Zeif was one of the attendees at the president’s listening session to speak most openly about specific gun control measures. “I don’t understand. I turned 18 the day after, woke up to the news that my best friend was gone,” he said. “And I don’t understand why I could still go in a store and buy a weapon of war.”

“How is it that easy to buy this type of weapon? How did we not stop this after Columbine? After Sandy Hook?” Zeif said, as he put his hand on the shoulders of Nicole Hockley, whose son Dylan died at Sandy Hook. “It’s still happening.”
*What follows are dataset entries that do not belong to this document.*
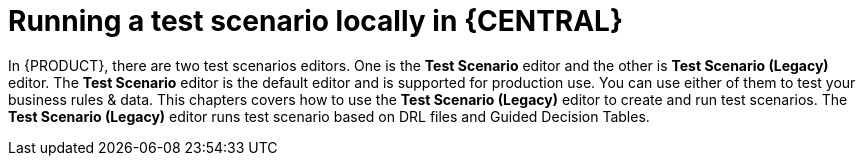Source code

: [id='test-scenarios-running-locally-proc']
= Running a test scenario locally in {CENTRAL}

In {PRODUCT}, there are two test scenarios editors. One is the *Test Scenario* editor and the other is *Test Scenario (Legacy)* editor. The *Test Scenario* editor is the default editor and is supported for production use. You can use either of them to test your business rules & data. This chapters covers how to use the *Test Scenario (Legacy)* editor to create and run test scenarios. The *Test Scenario (Legacy)* editor runs test scenario based on DRL files and Guided Decision Tables.
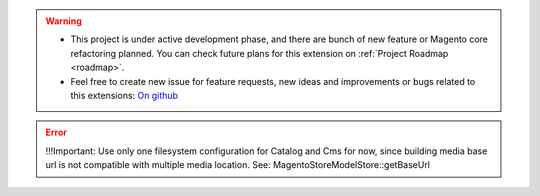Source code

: 
.. warning::

    * This project is under active development phase, and there are bunch of new feature or Magento core refactoring planned. You can check future plans for this extension on :ref:`Project Roadmap <roadmap>`.

    * Feel free to create new issue for feature requests, new ideas and improvements or bugs related to this extensions: `On github <https://github.com/georgebabarus/magento-filesystem-extension/issues>`_

.. error::

    !!!Important: Use only one filesystem configuration for Catalog and Cms for now, since building media base url is not compatible with multiple media location. See: \Magento\Store\Model\Store::getBaseUrl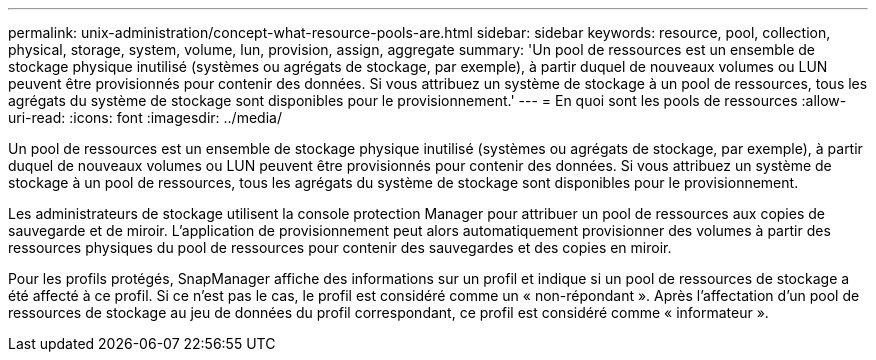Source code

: ---
permalink: unix-administration/concept-what-resource-pools-are.html 
sidebar: sidebar 
keywords: resource, pool, collection, physical, storage, system, volume, lun, provision, assign, aggregate 
summary: 'Un pool de ressources est un ensemble de stockage physique inutilisé (systèmes ou agrégats de stockage, par exemple), à partir duquel de nouveaux volumes ou LUN peuvent être provisionnés pour contenir des données. Si vous attribuez un système de stockage à un pool de ressources, tous les agrégats du système de stockage sont disponibles pour le provisionnement.' 
---
= En quoi sont les pools de ressources
:allow-uri-read: 
:icons: font
:imagesdir: ../media/


[role="lead"]
Un pool de ressources est un ensemble de stockage physique inutilisé (systèmes ou agrégats de stockage, par exemple), à partir duquel de nouveaux volumes ou LUN peuvent être provisionnés pour contenir des données. Si vous attribuez un système de stockage à un pool de ressources, tous les agrégats du système de stockage sont disponibles pour le provisionnement.

Les administrateurs de stockage utilisent la console protection Manager pour attribuer un pool de ressources aux copies de sauvegarde et de miroir. L'application de provisionnement peut alors automatiquement provisionner des volumes à partir des ressources physiques du pool de ressources pour contenir des sauvegardes et des copies en miroir.

Pour les profils protégés, SnapManager affiche des informations sur un profil et indique si un pool de ressources de stockage a été affecté à ce profil. Si ce n'est pas le cas, le profil est considéré comme un « non-répondant ». Après l'affectation d'un pool de ressources de stockage au jeu de données du profil correspondant, ce profil est considéré comme « informateur ».
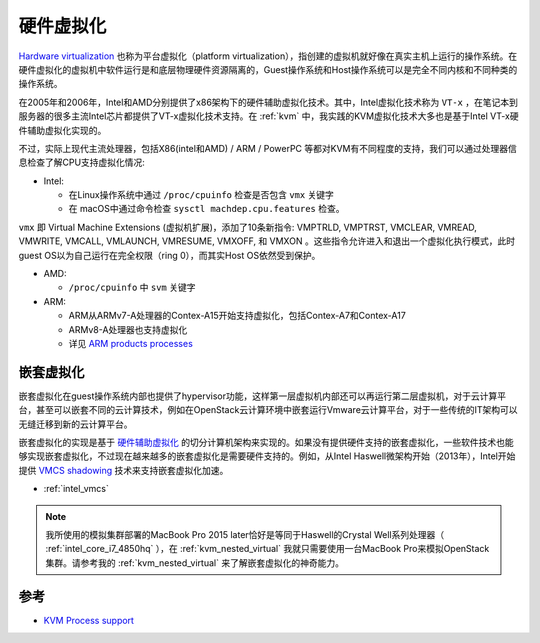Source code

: .. _hardware_virtual:

=================
硬件虚拟化
=================

`Hardware virtualization <https://en.wikipedia.org/wiki/Virtualization#Hardware_virtualization>`_ 也称为平台虚拟化（platform virtualization），指创建的虚拟机就好像在真实主机上运行的操作系统。在硬件虚拟化的虚拟机中软件运行是和底层物理硬件资源隔离的，Guest操作系统和Host操作系统可以是完全不同内核和不同种类的操作系统。

在2005年和2006年，Intel和AMD分别提供了x86架构下的硬件辅助虚拟化技术。其中，Intel虚拟化技术称为 ``VT-x`` ，在笔记本到服务器的很多主流Intel芯片都提供了VT-x虚拟化技术支持。在 :ref:`kvm` 中，我实践的KVM虚拟化技术大多也是基于Intel VT-x硬件辅助虚拟化实现的。

不过，实际上现代主流处理器，包括X86(intel和AMD) / ARM / PowerPC 等都对KVM有不同程度的支持，我们可以通过处理器信息检查了解CPU支持虚拟化情况:

- Intel:

  - 在Linux操作系统中通过 ``/proc/cpuinfo`` 检查是否包含 ``vmx`` 关键字
  - 在 macOS中通过命令检查 ``sysctl machdep.cpu.features`` 检查。

``vmx`` 即 Virtual Machine Extensions (虚拟机扩展)，添加了10条新指令: VMPTRLD, VMPTRST, VMCLEAR, VMREAD, VMWRITE, VMCALL, VMLAUNCH, VMRESUME, VMXOFF, 和 VMXON 。这些指令允许进入和退出一个虚拟化执行模式，此时guest OS以为自己运行在完全权限（ring 0），而其实Host OS依然受到保护。

- AMD:

  - ``/proc/cpuinfo`` 中 ``svm`` 关键字

- ARM:

  - ARM从ARMv7-A处理器的Contex-A15开始支持虚拟化，包括Contex-A7和Contex-A17
  - ARMv8-A处理器也支持虚拟化
  - 详见 `ARM products processes <https://www.arm.com/products/silicon-ip-cpu>`_

嵌套虚拟化
===============

嵌套虚拟化在guest操作系统内部也提供了hypervisor功能，这样第一层虚拟机内部还可以再运行第二层虚拟机，对于云计算平台，甚至可以嵌套不同的云计算技术，例如在OpenStack云计算环境中嵌套运行Vmware云计算平台，对于一些传统的IT架构可以无缝迁移到新的云计算平台。

嵌套虚拟化的实现是基于 `硬件辅助虚拟化 <https://en.wikipedia.org/wiki/Hardware-assisted_virtualization>`_ 的切分计算机架构来实现的。如果没有提供硬件支持的嵌套虚拟化，一些软件技术也能够实现嵌套虚拟化，不过现在越来越多的嵌套虚拟化是需要硬件支持的。例如，从Intel Haswell微架构开始（2013年），Intel开始提供 `VMCS shadowing <https://en.wikipedia.org/wiki/VMCS_shadowing>`_ 技术来支持嵌套虚拟化加速。

- :ref:`intel_vmcs`

.. note::

   我所使用的模拟集群部署的MacBook Pro 2015 later恰好是等同于Haswell的Crystal Well系列处理器（ :ref:`intel_core_i7_4850hq` ），在 :ref:`kvm_nested_virtual` 我就只需要使用一台MacBook Pro来模拟OpenStack集群。请参考我的 :ref:`kvm_nested_virtual` 来了解嵌套虚拟化的神奇能力。

参考
======

- `KVM Process support <https://www.linux-kvm.org/page/Processor_support>`_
Zeif is among many outspoken Parkland survivors who are demanding change after the shooting last week. Their impassioned speeches and activism on social media has helped spark this renewed push for solutions to America’s mass shooting epidemic. Students, survivors, and other activists are organizing a March for Our Lives in Washington, DC, and other cities on March 24.

On Wednesday, on the one-week anniversary of the deadly shooting, Parkland survivors rallied in Florida’s state capital in Tallahassee to push for gun reforms, and about 1,000 students in nearby schools marched to Marjory Stoneman Douglas High School to protest and honor the victims. The movement, which is still building, and the students who continue to speak out are signs that after this mass shooting, what’s considered the status quo may change.